▸ **Gegeven opdracht a**:
In welke jaren was Kuyper volgens de tekst over Kuyper en de Doleantie minister van Binnenlandse Zaken en premier?

++++ Tekst ++++

Hoofdstuk 13 – KUYPER EN DE DOLEANTIE
- Gepubliceerd in Geschiedenis
- Lees 1119 keer
§1. Levensloop
1837-1920 Studeerde theologie en letteren te Leiden (diss. over A Lasco). Predikant te Beesd, later in Utrecht.
1870 predikant in Amsterdam
1880-1901 hoogleraar VU
1874-1877 Tweede Kamer
1894-1901 Tweede Kamer
1901-1905 minister van Binnenlandse Zaken en premier.
1908-1912 Tweede Kamer
tot 1920 Eerste Kamer
§2. Theologische ontwikkelingsgang, eerste periode
Studietijd: in zijn studietijd was hij een enthousiast volgeling van Scholten in zijn streven om het calvinisme te vernieuwen en op de hoogte van de tijd te brengen, met zijn leer van Gods volstrekte opperheerschappij en de redelijkheid van de religie. Kuyper heeft aan hem zijn grote interesse voor de kerk en het dogma te danken. Zijn dissertatie maakte duidelijk dat hij een voorkeur had voor A. Lasco boven Calvijn, omdat deze consequenter was. Calvijn legde meer nadruk op de heiligheid dan op de liefde van God, meer op de autoriteit van de geschreven letter dan op de vrije uitleg van de geest. De kerk was bij hem meer een instituut geworden. Bij A. Lasco vinden we dit niet terug. Het gezag van het OT was ondergeschikt aan de woorden van Christus en de christelijke vrijheid werd verdedigd. De geest van Christus werd gesteld i.p.v. legalisme. De sporen van judaï sme waren hierin verdwenen, die we wel bij Calvijn aantreffen. De voorkeur van Kuyper voor A. Lasco is gebleven, ook toen hij overtuigd werd. Dit zien we terug in zijn tegenzin in de binding van de kerk aan de overheid. Hij zag de kerk liever als organisme met mondige gemeenteleden. Hij kwam in een religieuze crisis door het lezen van The Heir of
Redclyffe van Miss Younge. Hij verlangde naar de kerk als moeder voor haar kinderen, anglicaanse kerkmodel. Predikant te Beesd: een tweede geestelijke crisis vond plaats door een ontmoeting met een kleine groep vrome gemeenteleden, die uit de geest van de Nadere Reformatie leefden. Hij ging studeren en vond uiteindelijk bij Calvijn de begeerde vastheid, want hij had een kerk gesticht met zegen en vrede die als moeder kon functioneren. Dit zou zijn levensdoel worden. In zijn afscheidspreek te Beesd gaf hij verantwoording waarom hij de moderne en ethische theologie de rug had toegekeerd. Hij zag slechts twee wegen: allereerst het ontkennen van het wezenlijke bederf van de mens. Hierin kent de mens geen schuld en de rede kan God kennen. Openbaring is dan overbodig. Een tweede route is het erkennen van het bederf. In die situatie is de rede geen gids en is verzoening met God onmisbaar. Kuyper koos voor de tweede weg en wekte de gemeente op de strijd te voeren tegen de aan het evangelie vijandige richting.

++++ Getoonde records ++++

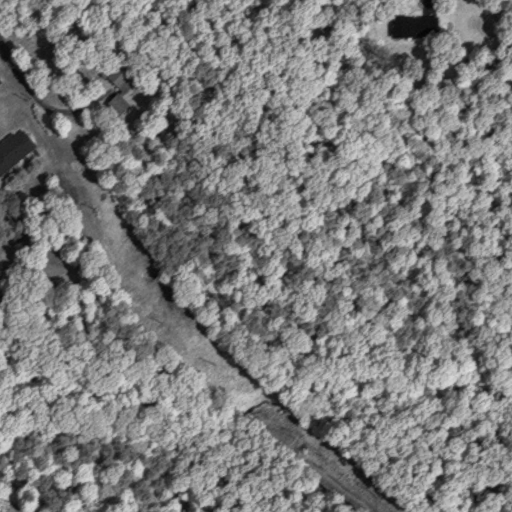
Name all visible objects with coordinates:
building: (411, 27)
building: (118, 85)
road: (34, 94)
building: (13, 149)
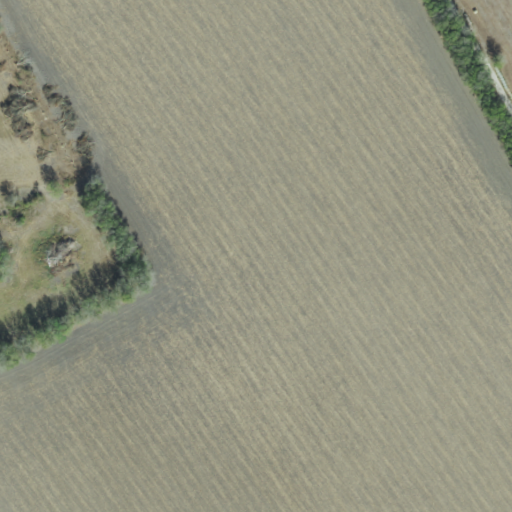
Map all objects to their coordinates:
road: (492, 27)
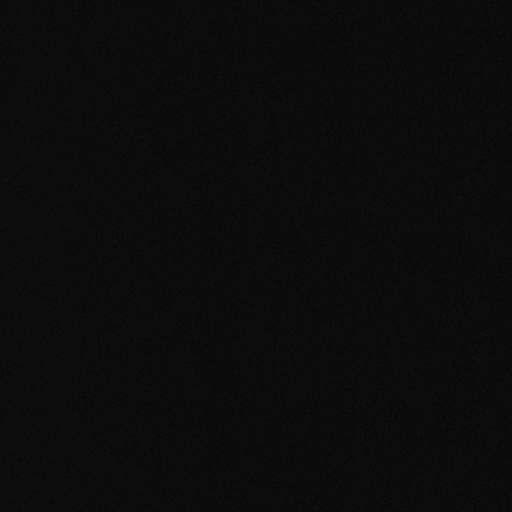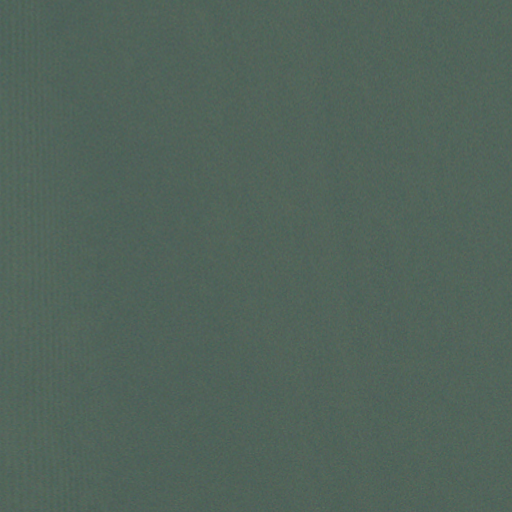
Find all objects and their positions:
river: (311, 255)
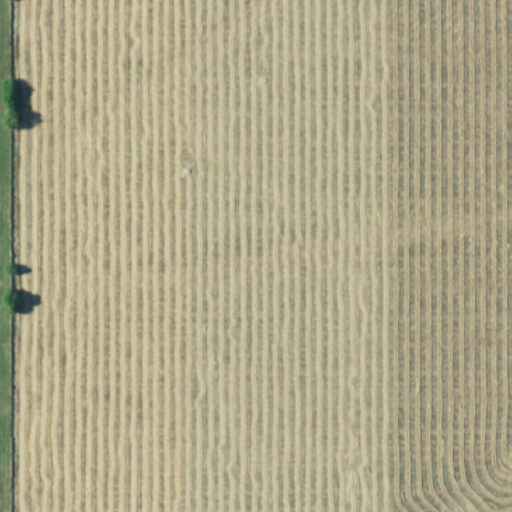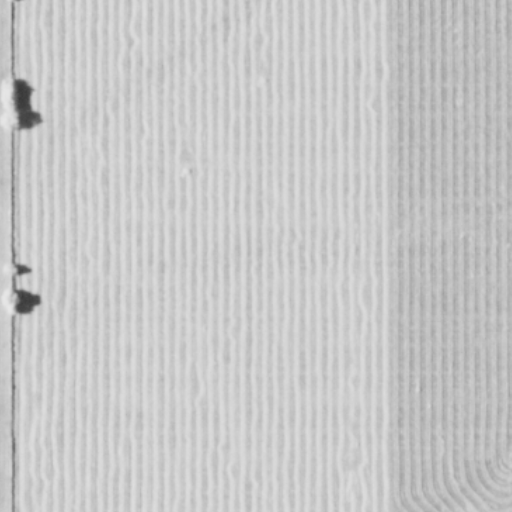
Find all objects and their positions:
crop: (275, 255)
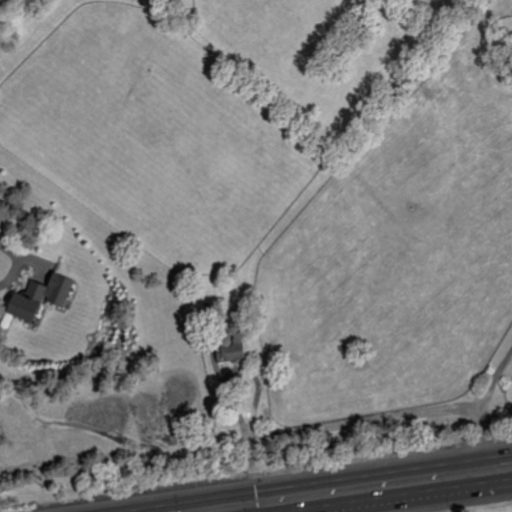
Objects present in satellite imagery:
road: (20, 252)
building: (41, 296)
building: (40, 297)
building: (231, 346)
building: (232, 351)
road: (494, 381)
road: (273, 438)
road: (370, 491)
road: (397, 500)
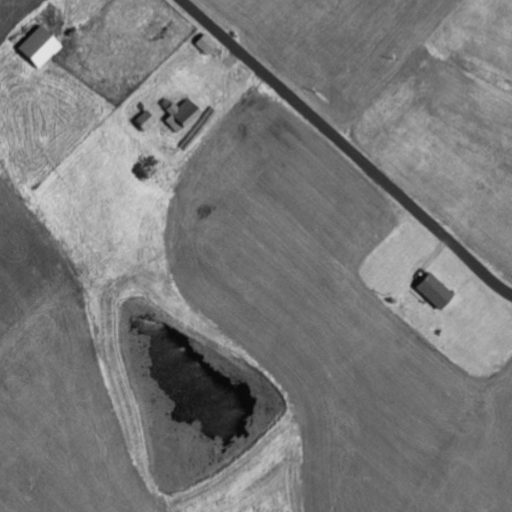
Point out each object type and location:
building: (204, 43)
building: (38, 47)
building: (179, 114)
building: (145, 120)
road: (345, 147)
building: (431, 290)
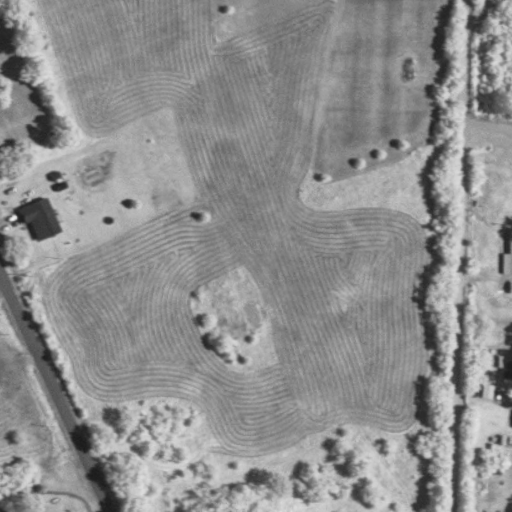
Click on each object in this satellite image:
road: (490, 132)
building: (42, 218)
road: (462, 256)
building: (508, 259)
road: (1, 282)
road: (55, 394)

++++

▸ **Gegeven opdracht b**:
Schaal in de records de regels vanaf de regel met "Map all objects" tot en met de regel met "crop: (275, 255)", en geef alleen die regels opnieuw, ook de regels zonder coördinaten. Vermenigvuldig daarbij elk coördinaatgetal met 0,25 en rond af op hele getallen, halven naar boven; laat de afbeeldingen weg.

▸ **Uitwerking opdracht a**:
Van 1901 tot 1905.

▸ **Uitwerking opdracht b**:
Map all objects to their coordinates:
road: (123, 7)
Find all objects and their positions:
river: (78, 64)
Find all objects and their positions:
crop: (69, 64)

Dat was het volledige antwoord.